A proposta do caminho espiritual em fragmentos que é sugerido nestes textos é, contra todas as evidências, a de um percurso que levará cada um ao encontro dessa alegria infinita. A que uns chamarão plenitude. Ou humanidade. E que outros, como frei Bento, dão o nome de Deus.

5 de Abril de 2015
Domingo de Páscoa

(1) Foi isso mesmo, aliás, que largas centenas de pessoas quiseram afirmar, na sessão que, em Setembro de 2014, se realizou na Fundação Gulbenkian, em Lisboa. Pela presença ou intervindo publicamente, cerca de setecentas de pessoas manifestaram essa convicção, reflectindo sobre o pensamento de Bento Domingues, a partir dos dois anteriores livro de crónicas publicados: Um Mundo que Falta Fazer e A Insurreição de Jesus.
(2) Concílio Vaticano II, Constituição pastoral Gaudium et Spes, sobre a Igreja no mundo actual, nº 16
(3) Ver “Trindade, mística de olhos abertos e mºistica de olhos fechados”, 7 de Junho de 2009, publicada em A Insurreição de Jesus, pág. 59.

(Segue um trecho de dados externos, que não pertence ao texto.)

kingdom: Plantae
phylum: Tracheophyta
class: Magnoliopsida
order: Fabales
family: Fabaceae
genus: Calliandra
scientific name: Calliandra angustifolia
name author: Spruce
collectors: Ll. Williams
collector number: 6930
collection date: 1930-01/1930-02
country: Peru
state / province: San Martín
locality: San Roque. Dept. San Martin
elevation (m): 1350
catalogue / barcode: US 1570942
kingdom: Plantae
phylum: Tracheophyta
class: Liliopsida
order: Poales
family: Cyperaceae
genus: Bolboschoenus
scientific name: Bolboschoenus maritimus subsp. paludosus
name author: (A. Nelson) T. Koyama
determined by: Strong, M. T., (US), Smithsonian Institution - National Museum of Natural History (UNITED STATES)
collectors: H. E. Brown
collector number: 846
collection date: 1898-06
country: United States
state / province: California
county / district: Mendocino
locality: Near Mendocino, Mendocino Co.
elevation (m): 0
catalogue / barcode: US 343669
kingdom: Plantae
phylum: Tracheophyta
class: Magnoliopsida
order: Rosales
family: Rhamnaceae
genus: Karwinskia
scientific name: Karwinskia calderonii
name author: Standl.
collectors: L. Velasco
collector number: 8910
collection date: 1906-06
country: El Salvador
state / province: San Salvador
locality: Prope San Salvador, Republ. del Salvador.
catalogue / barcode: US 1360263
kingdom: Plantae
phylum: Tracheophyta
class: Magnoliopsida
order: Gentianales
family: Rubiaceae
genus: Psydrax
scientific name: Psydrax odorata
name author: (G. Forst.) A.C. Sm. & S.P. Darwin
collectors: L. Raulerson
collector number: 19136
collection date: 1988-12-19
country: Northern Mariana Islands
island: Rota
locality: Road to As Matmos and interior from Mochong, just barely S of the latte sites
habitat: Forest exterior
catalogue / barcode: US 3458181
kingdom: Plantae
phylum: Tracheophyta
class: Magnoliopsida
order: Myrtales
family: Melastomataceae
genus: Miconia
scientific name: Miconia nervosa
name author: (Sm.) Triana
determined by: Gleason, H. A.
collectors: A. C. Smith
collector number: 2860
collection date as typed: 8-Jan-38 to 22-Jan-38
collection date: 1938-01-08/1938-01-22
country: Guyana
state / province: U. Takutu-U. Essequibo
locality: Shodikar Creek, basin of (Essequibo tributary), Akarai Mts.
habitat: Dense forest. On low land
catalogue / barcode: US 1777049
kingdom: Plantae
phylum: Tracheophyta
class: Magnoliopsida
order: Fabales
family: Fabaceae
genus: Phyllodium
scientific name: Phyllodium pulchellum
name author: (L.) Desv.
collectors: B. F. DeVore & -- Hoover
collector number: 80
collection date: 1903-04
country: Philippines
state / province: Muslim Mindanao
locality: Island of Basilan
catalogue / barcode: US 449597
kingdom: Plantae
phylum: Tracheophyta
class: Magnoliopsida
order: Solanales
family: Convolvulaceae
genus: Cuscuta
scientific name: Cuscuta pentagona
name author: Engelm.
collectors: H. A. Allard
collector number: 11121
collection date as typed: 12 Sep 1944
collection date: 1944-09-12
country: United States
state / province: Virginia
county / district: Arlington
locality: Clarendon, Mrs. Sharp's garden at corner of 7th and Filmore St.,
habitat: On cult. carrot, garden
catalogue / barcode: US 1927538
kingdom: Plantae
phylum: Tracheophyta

(3) Um Mundo Que Falta Fazer, com crónicas sobre questões sociais e políticas (democracia, pobreza, paz, não-violência, laicidade, Portugal, Europa, América latina, Médio Oriente e África); e A Insurreição de Jesus, sobre a questão de Deus, o Jesus histórico, a sua vida e mensagem, a essência do cristianismo e o pluralismo e diálogo inter-religioso; ambos editado em 2014 pelo Círculo de Leitores/Temas e Debates.